Don’t Act as If Sex Is Going to Cement the Relationship

Sexual intimacy is serious business. Some actives, often men, press for physical closeness and use it to get a foothold into their partners’ hearts. Others, often women, hold back from having sex, indicating that once they do, the relationship will be written in cement. Whether it’s meant that way or not, it can be deceptive.

People are very vulnerable when a relationship becomes sexually intimate. Overwhelming desire, however it’s expressed, can easily be misinterpreted as a statement of your profound interest in a committed relationship.

Don’t Push for a Commitment of Any Kind from Your Partner

Maybe you will be ready for a commitment down the road. Maybe not. But it’s way too soon right now even to mention the word. Too soon for you and too soon for your partner. There are different kinds of commitment you might be asking for. Perhaps you are asking for exclusivity; perhaps you are asking to move in together; perhaps you are actually suggesting marriage. You may simply be sounding out how this new partner feels. And you may be asking for nothing more than a commitment to start a sexual relationship or take a vacation together.

Be certain that whatever kind of commitment you might want is
appropriate for your particular relationship stage. If you’ve known someone for two days, don’t insist that he/she come with you to Aruba for three weeks, no matter how appealing that might be. If you’ve known someone two weeks, don’t suggest getting an apartment together. Certainly don’t start talking about marriage until a reasonable time has passed.

There’s something else to keep in mind. If you ask for too much too soon, your partner will probably interpret this as a sign of your commitment. This will only encourage someone to get more serious about you.

THE MIDDLE—WHEN YOUR AMBIVALENCE TRANSLATES INTO ACTION

How does someone with active conflicts know that the relationship has entered a different stage? The middle begins when the first sensations of panic set in. In the beginning it was one hundred percent full speed ahead. But now the mood has changed, and you are expected to deliver on your words and promises. Suddenly you’re beginning to have doubts and regrets. If you pushed really hard in the beginning, you may be in a complete panic right now.

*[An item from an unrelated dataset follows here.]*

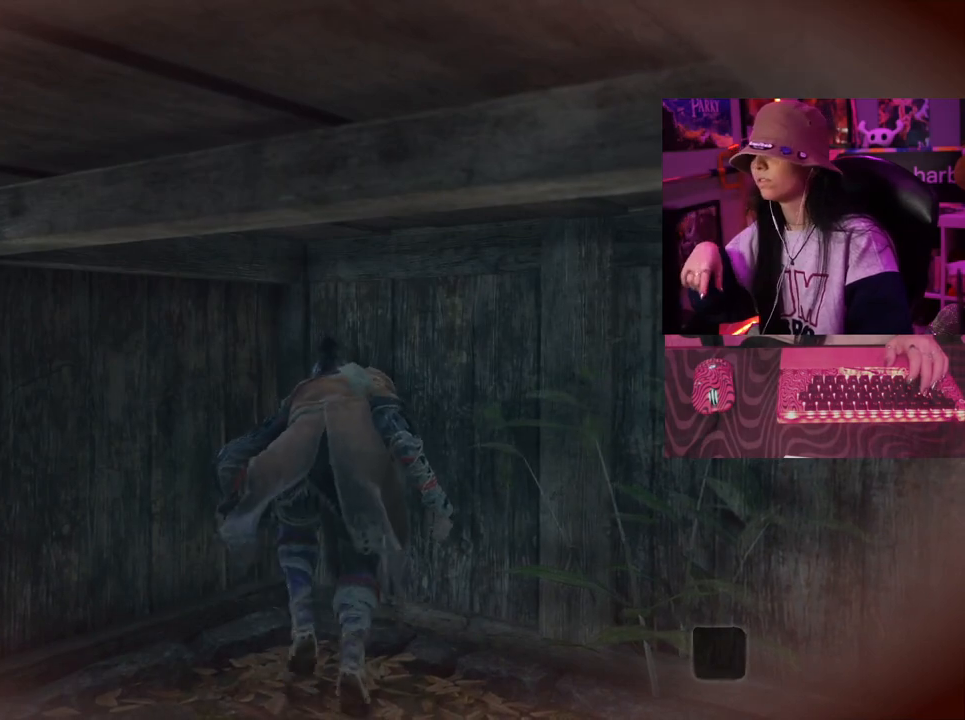
{"keys": [], "mouse": [], "events": [[400, "w", "up"]]}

Whether you realize it or not, typically you reach this stage because your partner has given you some form of assurance or commitment that you’ve asked for. You’ve won. Your fantasy is becoming a reality. Problem is, you’re not ready. And your ambivalence is demanding action.

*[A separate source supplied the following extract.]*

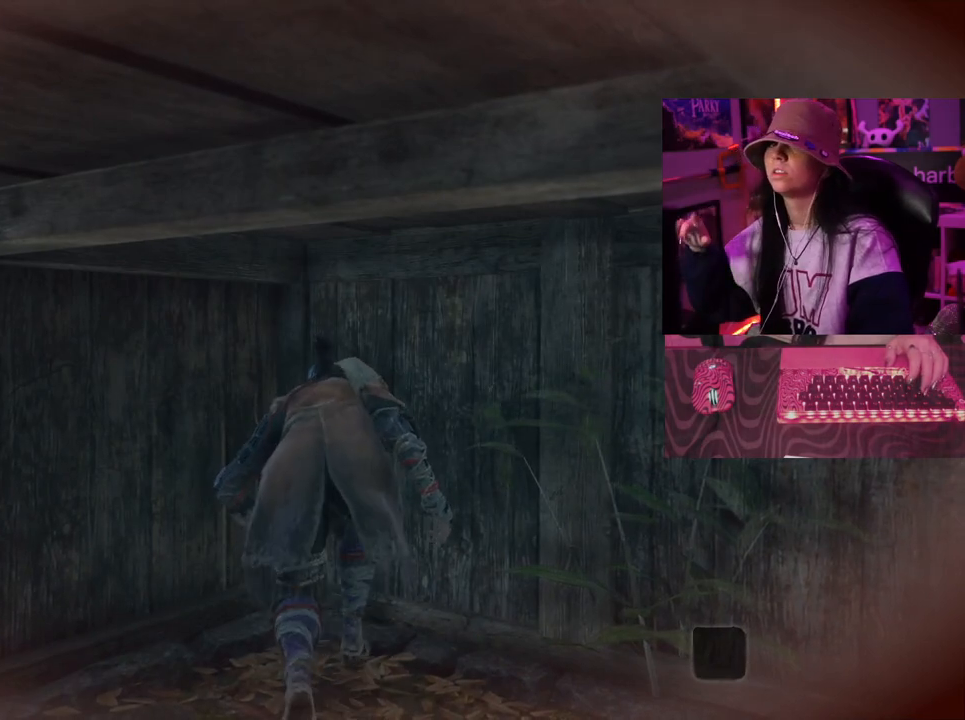
{"keys": [], "mouse": [], "events": []}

What you need to know at this point is that many of the actions you are contemplating will not help you resolve your conflict. Many of the things that are intended to create distance and give you “breathing” room will have the opposite effect. Your sudden change of heart is going to push all of your partner’s most vulnerable buttons. It will make him/her insecure, confused, frightened, clingy, needy, and nuts. In this kind of emotional state your partner is going to want more from you, not less. Your partner will try to narrow the space between you for reassurance. But being supportive of your partner is the last thing you can handle right now.

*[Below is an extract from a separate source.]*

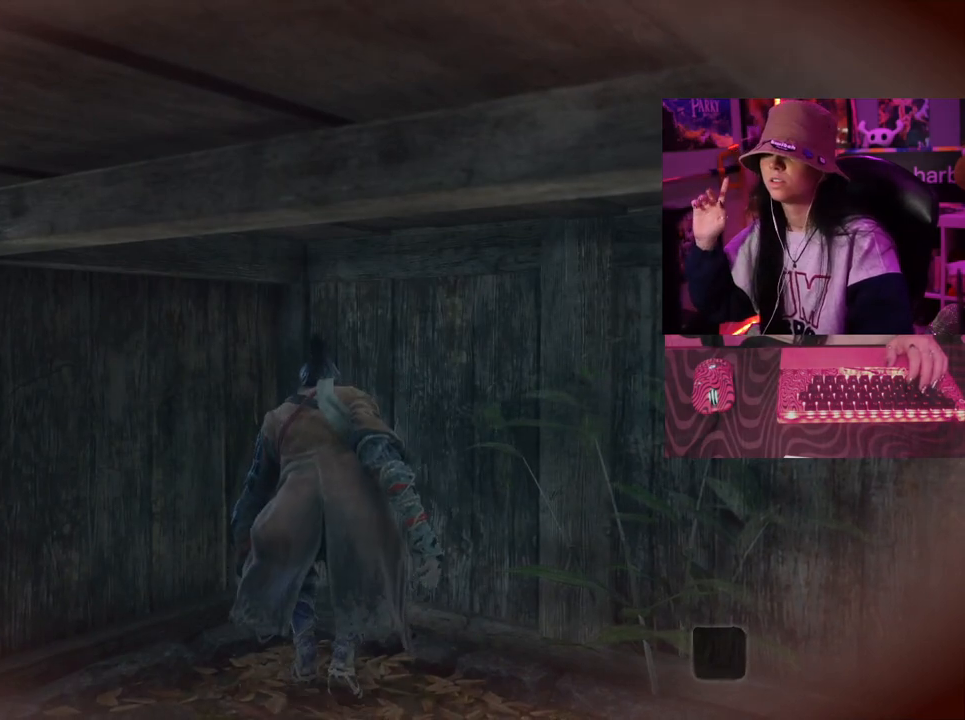
{"keys": ["d"], "mouse": [], "events": [[200, "d", "down"]]}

Don’t use your partner to work out your ambivalence. If you
are feeling overwhelmed by your conflict, it’s your responsibility. We urge you to consider the following suggestions:

Don’t Assume Anything

You’re constructing worst-case scenarios in your mind. “If we spend this Christmas together, we’ll have to spend every Christmas together from now on.” “If we go on one more date, there’s no way out.” “If we sleep together one more time, we’ll have to get married.” Maybe that’s how you expect your partner to interpret your interaction, but the only person who really knows how your partner feels is your partner. You can’t assume anything. Your partner may be taking this one day at a time while you’re jumping ahead and seeing it as a life sentence.

Don’t Break Dates; Don’t Change Plans; Don’t Break Promises

If you make a commitment to do something or be somewhere, honor it. If you can’t keep promises, don’t make the commitment. Recognize that it’s not the date or the plan that you’re afraid of, it’s the expectations surrounding the event. You need to deal with these expectations separately. Unreliable behavior is confusing and crazy-making for your partner. Keep in mind that sudden, erratic behavior can make your partner worry about you. That concern may cause him or her to behave in a way that you interpret as smothering.

Don’t Create Unreasonable Boundaries

If you’re making passionate love every night you’re together, refusing to have dinner with someone’s family doesn’t serve to make it clear what the limitations of your relationship are. These kinds of boundaries are confusing and hurtful. Nonverbal mixed messages are even more confusing than the ones you articulate. Keep in mind that your partner, who is struggling to hear the hopeful message, isn’t sure how to respond to all the differences in your behavior. If you want to back away, do it in a more forthright fashion.

Don’t Ruin Special Occasions

Special events such as parties or theater tickets and special occasions such as holidays and birthdays can fill you with dread. You see them as powerful symbols of commitment. So to compensate, you sabotage the event, thereby keeping these special occasions from feeling so special. But this is painful for your partner. You need to deal with the feelings and fantasies that these occasions stir in you in a more constructive fashion. Your interpretation of these events may be way out of line. Ditto, your behavior.

Don’t Pick Your Partner Apart in Order to Justify Your Need to Find a Way to Exit

At this time terror at the prospect of commitment may make you picky and unreasonable. This is mean, it’s hurtful, and it’s inappropriate. Everyone has flaws, including you. Your partner’s “flaws” didn’t bother you in the beginning. The only reason they bother you now is because you’re frightened. You need to turn inward and face your fear instead of turning outward. Your ambivalence is your issue; it isn’t about the ways your partner deviates from perfection.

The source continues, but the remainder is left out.